Based on the following two discussions ...

  1. Py3 branch can not be installed with setuptools (dependency_links, install_requires), only through requirements.txt, due to version overload @ github
  2. Update python-wikitools on Tool Labs @ phabricator

... I'd be interested in cleaning up and possibly refactoring this module. I am building an application, which is already using this module and I am in the process of preparing it for publication. Because I am developing on Python 3, this is where my main interest is.

The problem with regards to python-wikitools can be summarized as follows: The currently publicly available version of python-wikitools (1.3 on PyPI) works with Python 2 (aka legacy Python) only. This is also what the master branch on GitHub contains. Next to it, there is a branch named "py3" on GitHub, which contains a working port of python-wikitools (labeled version 1.2) for contemporary Python 3. As opposed to the master branch, the branch py3 contains a quite broad and promising set of (unit) tests. Both branches have in common that they do not follow best practices in terms of Python packaging and repository layouts, which prohibits easy packaging and distribution, both on PyPI and various Linux distributions. Both branches also have in common that the code lacks a bit of a clear maintainable structure, but this is the lesser of the evils at this point. The packaging and distribution part is the real problem right now.

For reasons explained in the above mentioned discussion on GitHub, the Python 3 branch can basically not be used as a dependency in real-life Python packages and modules because it can not properly be defined as a dependency with setuptools.

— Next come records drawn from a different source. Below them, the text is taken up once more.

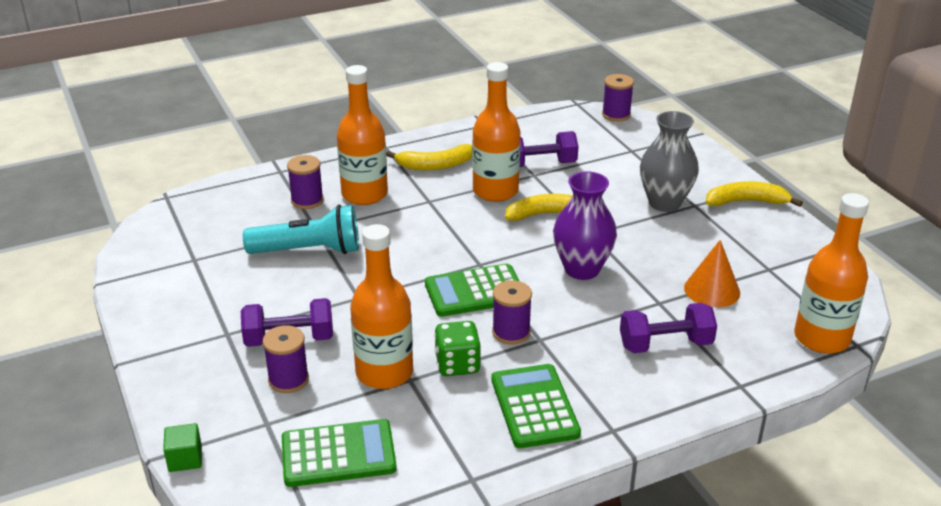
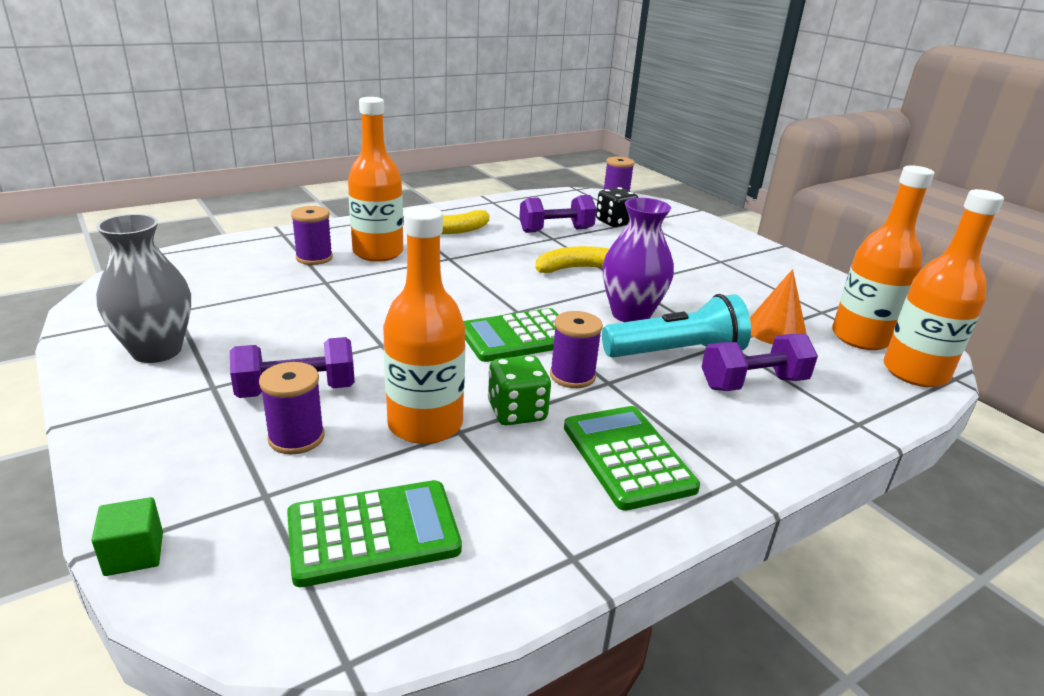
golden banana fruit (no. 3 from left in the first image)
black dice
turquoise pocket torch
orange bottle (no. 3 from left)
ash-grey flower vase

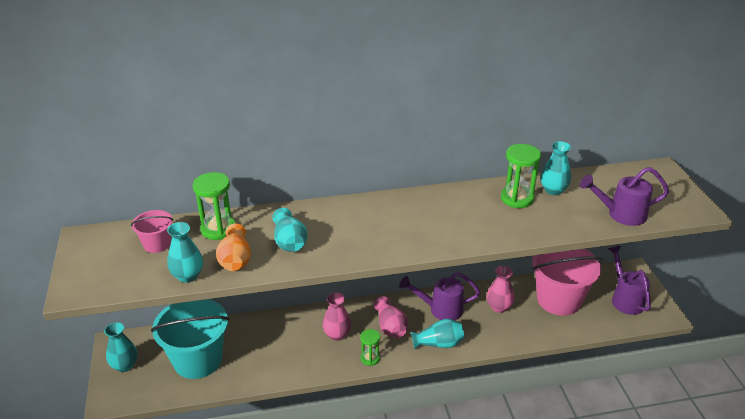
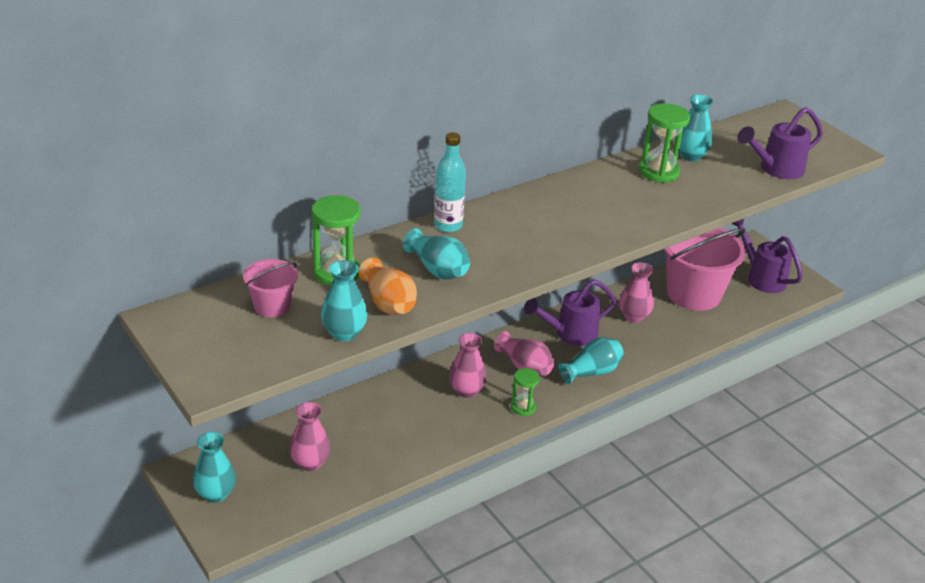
turquoise bottle
pink flower vase (no. 1 from left)

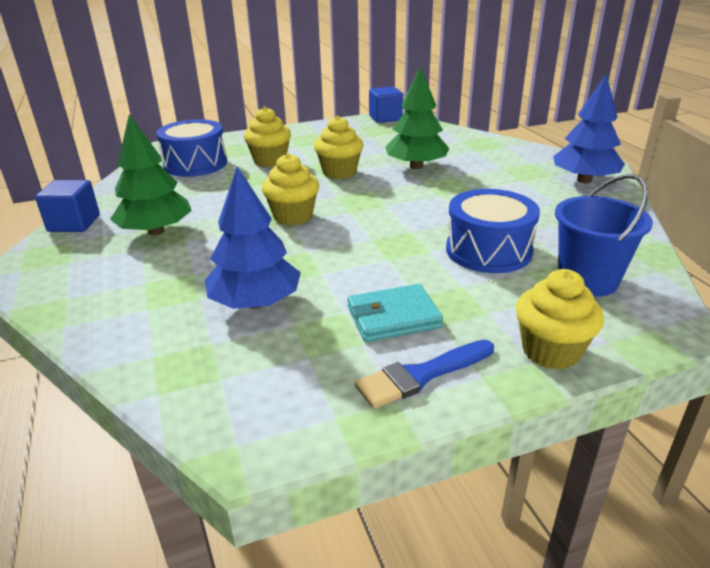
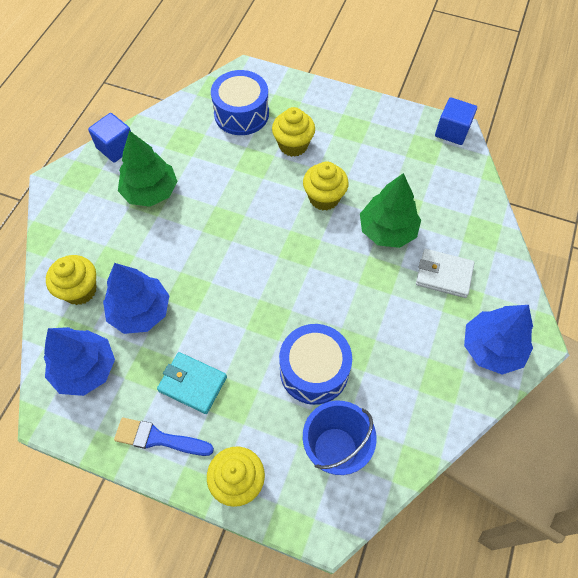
cobalt tree (no. 1 from left)
pure white card wallet
golden fairy cake (no. 1 from left)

I requires (a) a hack in its source code and (b) dropping security measures when installing a package depending on it with pip (the controversial "--process-dependency-links" flag).

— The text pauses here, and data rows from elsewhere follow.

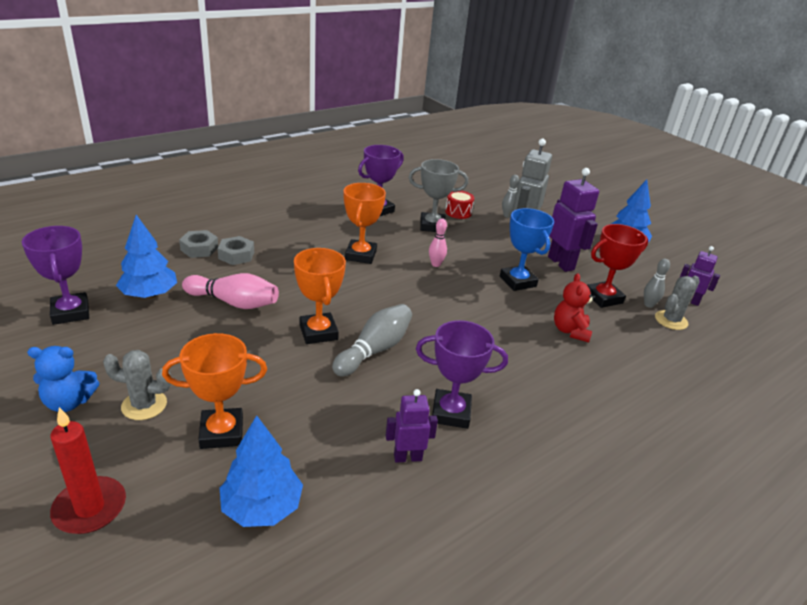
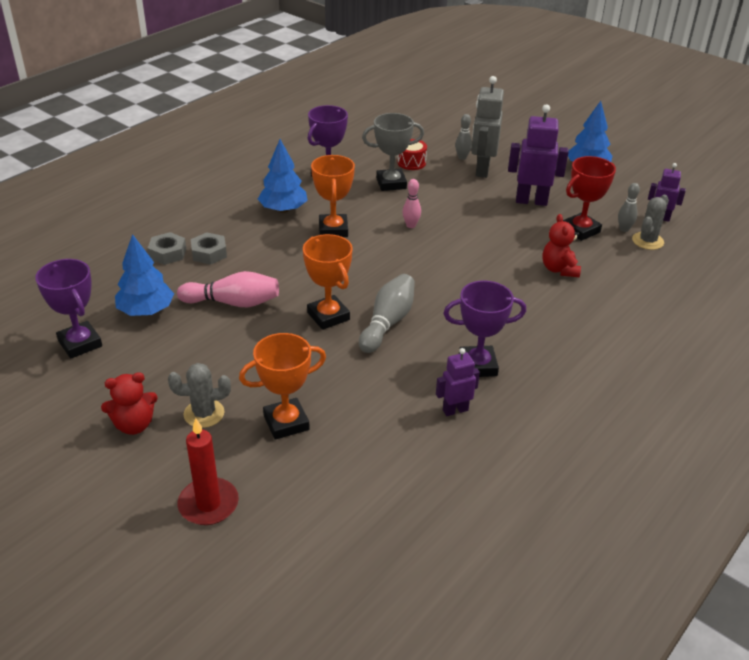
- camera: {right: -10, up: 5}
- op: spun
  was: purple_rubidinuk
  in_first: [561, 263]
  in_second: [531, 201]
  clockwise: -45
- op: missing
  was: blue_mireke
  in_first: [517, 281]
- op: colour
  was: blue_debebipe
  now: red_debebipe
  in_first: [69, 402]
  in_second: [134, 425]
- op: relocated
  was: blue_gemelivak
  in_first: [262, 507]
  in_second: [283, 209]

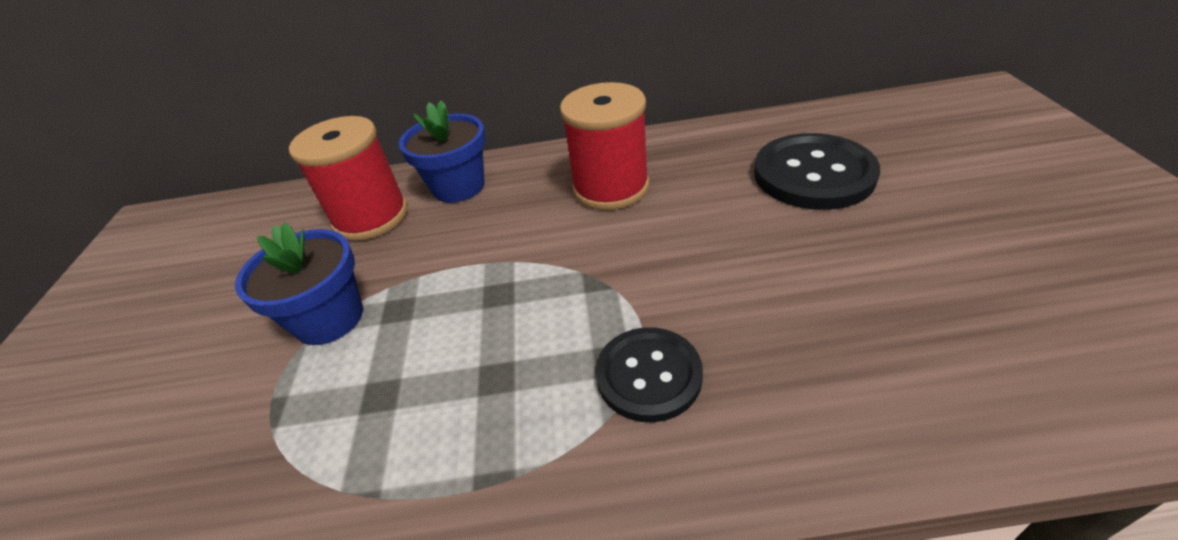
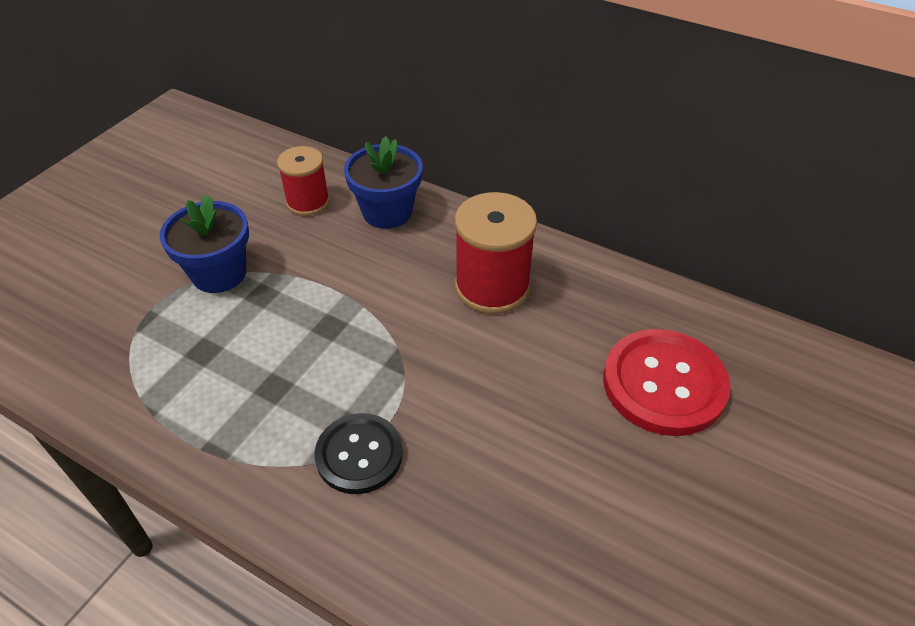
- camera: {right: 30, up: 5}
- op: size
  was: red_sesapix
  in_first: [371, 217]
  in_second: [308, 202]
  ratio: 0.64
- op: colour
  was: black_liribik
  now: red_liribik
  in_first: [813, 174]
  in_second: [664, 384]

I'd be willing to invest some time into resolving the packaging situation if I receive some feedback on the following questions:

  1. How relevant is Python 2 support at this point? (I'd say it is relevant and there should be working packages for Python 2, but this comes at the expense of a lot of extra work).
  2. Related to the last question, what kind of environment is used by Tool Labs (if relevant)?
  3. If BOTH Python 2 and 3 must be supported, which form is preferred? I'd vote against a six-based approach with a shared code-base and rather maintain two similar-ish code-bases right next to each other, but this is really a question of taste and of who is interested in maintaining this in the long term.
  4. I'd start by setting up CI support (probably for Travis), which is fairly trivial on its own for Python packages, but I would be needing a working (and "self-cleaning") MediaWiki instance, vm image or docker image or similar for most of the tests. The latter is beyond my available time - could someone here help me out with this? It does not make sense to clean up python-wikitools if there was not a test infrastructure.
  5. Beyond PyPI, I'd be packaging for SuSE-based (i.e. rpm-based) distributions, but I'd prefer if someone else takes care of Debian-based ones.

Event Timeline

This looks like (support) questions, not like a valid bug report or enhancement request?
#1 to #3 should probably be asked on the mailing list at https://lists.wikimedia.org/mailman/listinfo/labs-l (or on IRC)
#4: https://www.mediawiki.org/wiki/MediaWiki-Vagrant / https://github.com/wikimedia/mediawiki-containers / https://github.com/wikimedia/mediawiki-docker

@Aklapper You're right. I am tracking down the stakeholders of the python-wikitools project and I though here is a good place to start ... it's one of the best (and the few actually maintained) Python MediaWiki API wrappers out there. Thanks for the links.

Hi @smernst. Are you still interested in discussing this Python module?